Конечно, он прекрасно помнил этот день, – недолгую прогулку до поворота, откуда уже был виден Старый город и потом назад, к скамейке, с обязательно постеленной газетой, чтобы не запачкать плащ или брюки, а в завершение – пара кругов вокруг длинной клумбы, на которой ничего не росло, чтобы потом повернуть домой, на второй этаж, в ожидании, когда госпожа Хана принесет поднос с уже разлитым чаем и слегка пожурит тебя за то, что ты совсем нас бросил и не появляешься уже какую неделю, а в ответ твои извинения со ссылкой на эту чертову работу, от которой, пожалуй, забудешь не только все свои обещания, но и то, как тебя зовут.
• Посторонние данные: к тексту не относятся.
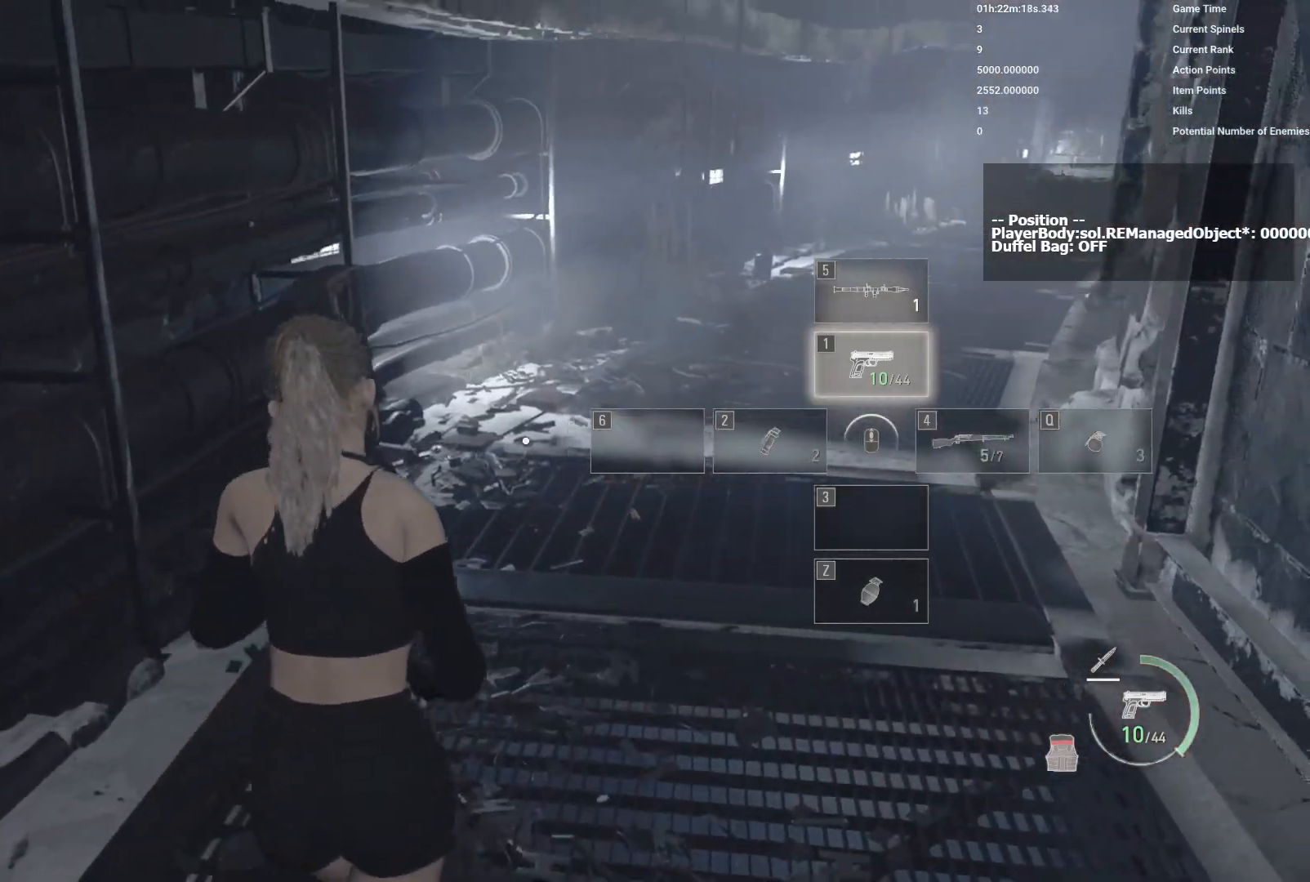
{"keys": ["w"], "mouse": [], "events": []}
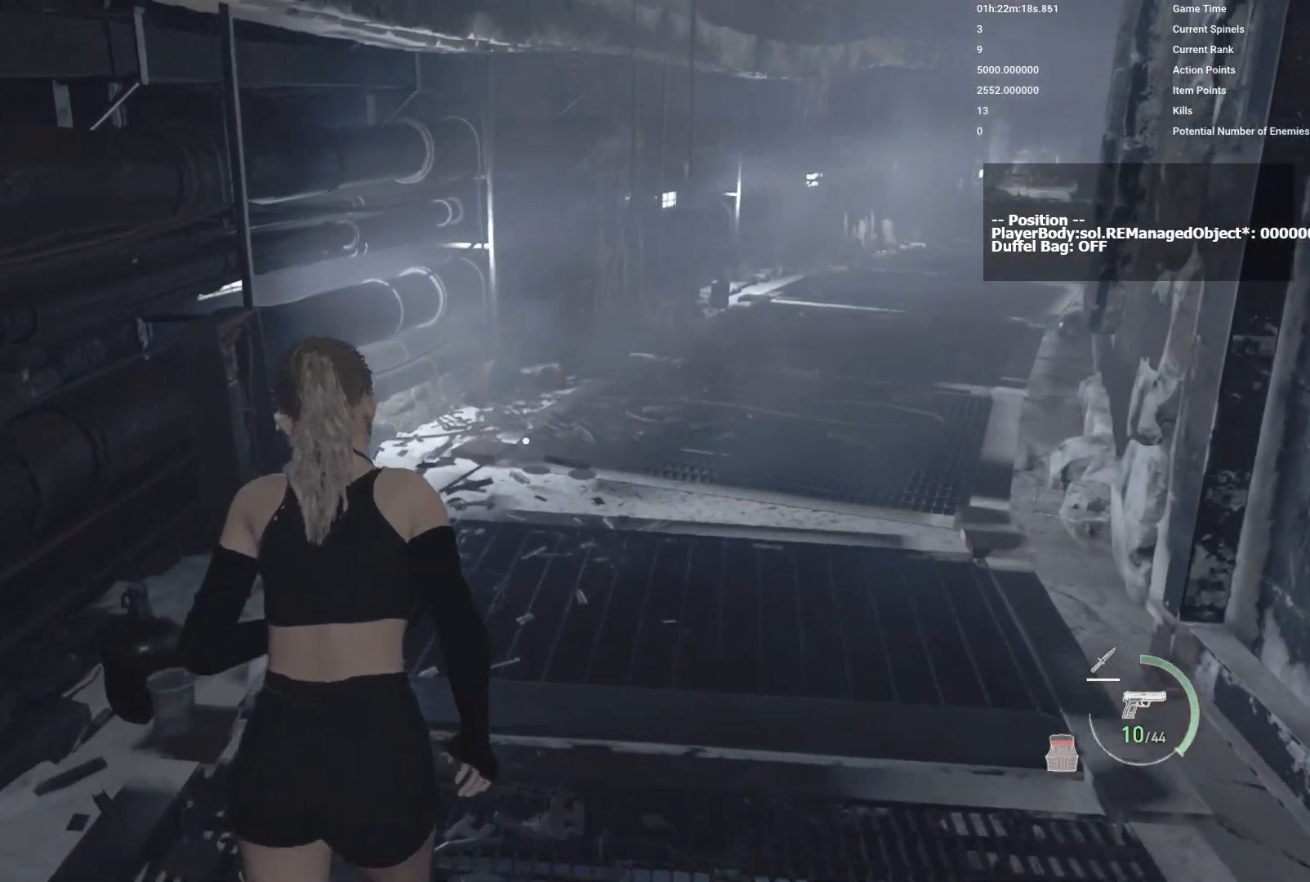
{"keys": ["a"], "mouse": [], "events": [[150, "w", "up"], [450, "a", "down"]]}
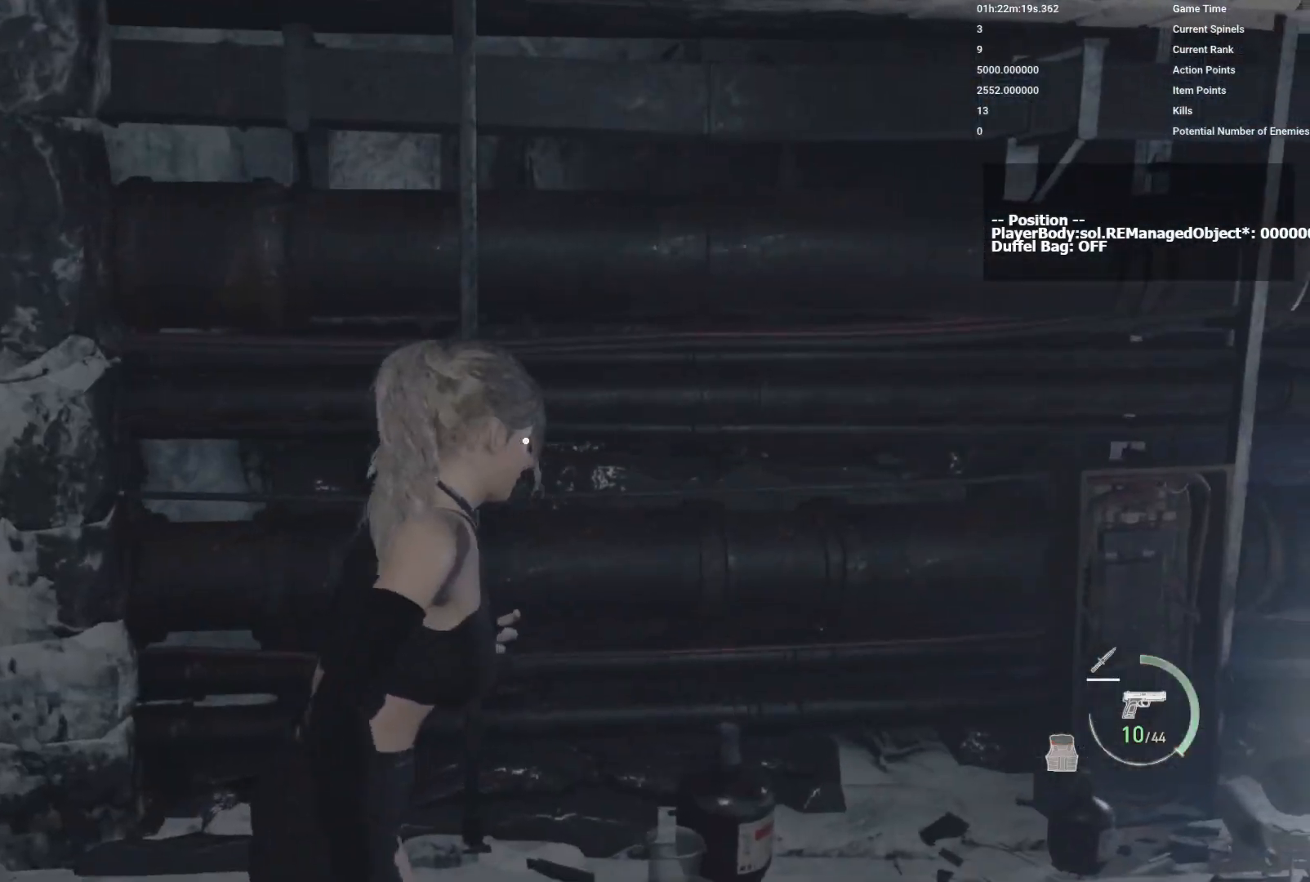
{"keys": [], "mouse": [], "events": [[383, "a", "up"]]}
И все это под дымящийся, горячий, ароматный чай и мерный стук старых настенных часов, которые, будь они поразговорчивее, могли бы, наверное, предупредить сидящих за столом в кабинете рабби о приближении того, что они, не слишком вдаваясь в детали, называли случайностью или случаем, жаль вот только, что это предупрежденное уже не могло считаться случайным, поскольку случайное, как известно, всегда является без предупреждения, как снег на голову или как сердечный приступ, или как этот жирный воробей, влетевший вдруг через открытую форточку в кабинет рабби, чтобы устроить тут форменный разгром, хорошо хоть ушедшая госпожа Хана не могла видеть все эти безобразия, которые учинила ополоумевшая от страха птица, – разбитый плафон, опрокинутая ваза с сушеными цветами, разлетевшиеся по кабинету бумаги, покосившиеся застекленные рисунки. В довершение ко всему мерзкая птица нагадила от страха на стол, прямо на лежавшее в хрустальной вазочке печенье, после чего попыталась сесть на одну из висящих на стене в раме фотографий, отчего та сорвалась с гвоздя и упала, ударившись напоследок о дверцы закрытого шкафа, отчего те распахнулись, вывалив на пол его содержимое в виде разлетевшихся по полу десятка упавших книжек.

 

Последняя из упавших книг раскрылась прямо перед ботинками Давида. Нагнувшись, он прочитал на титуле название: «Святое Евангелие». И чуть ниже, мелким шрифтом; «Израильское общество Евреи за Иисуса».

Возможно, что рабби Ицхак непроизвольно дернулся в этот самый момент, словно хотел закрыть собой эту предательскую книжку, так некстати вывалившуюся из потайного места. Как бы то ни было, это движение осталось в памяти Давида, впрочем, точно так же, как и его собственное, направленное, конечно, прочь от этой предательской книжонки, словно ее листы были пропитаны ядом и могли обжечь того, кто осмелится к ней прикоснуться.

Кажется, первым пришел в себя рабби Ицхак.

Опустившись на одно колено, он опередил Давида и быстро подобрал лежащую книгу. Потом, опираясь о край стола, медленно поднялся с пола. И по прошествии многих лет Давид не мог сказать, почему он не протянул тогда рабби руку и не помог ему подняться. Наверное, сделать это ему помешало двухтысячелетняя традиция, требующая немедленно уходить прочь, как только на горизонте замаячит оскорбительная для каждого еврея тень Этого Человека. Впрочем, можно было предположить, что он просто немного растерялся.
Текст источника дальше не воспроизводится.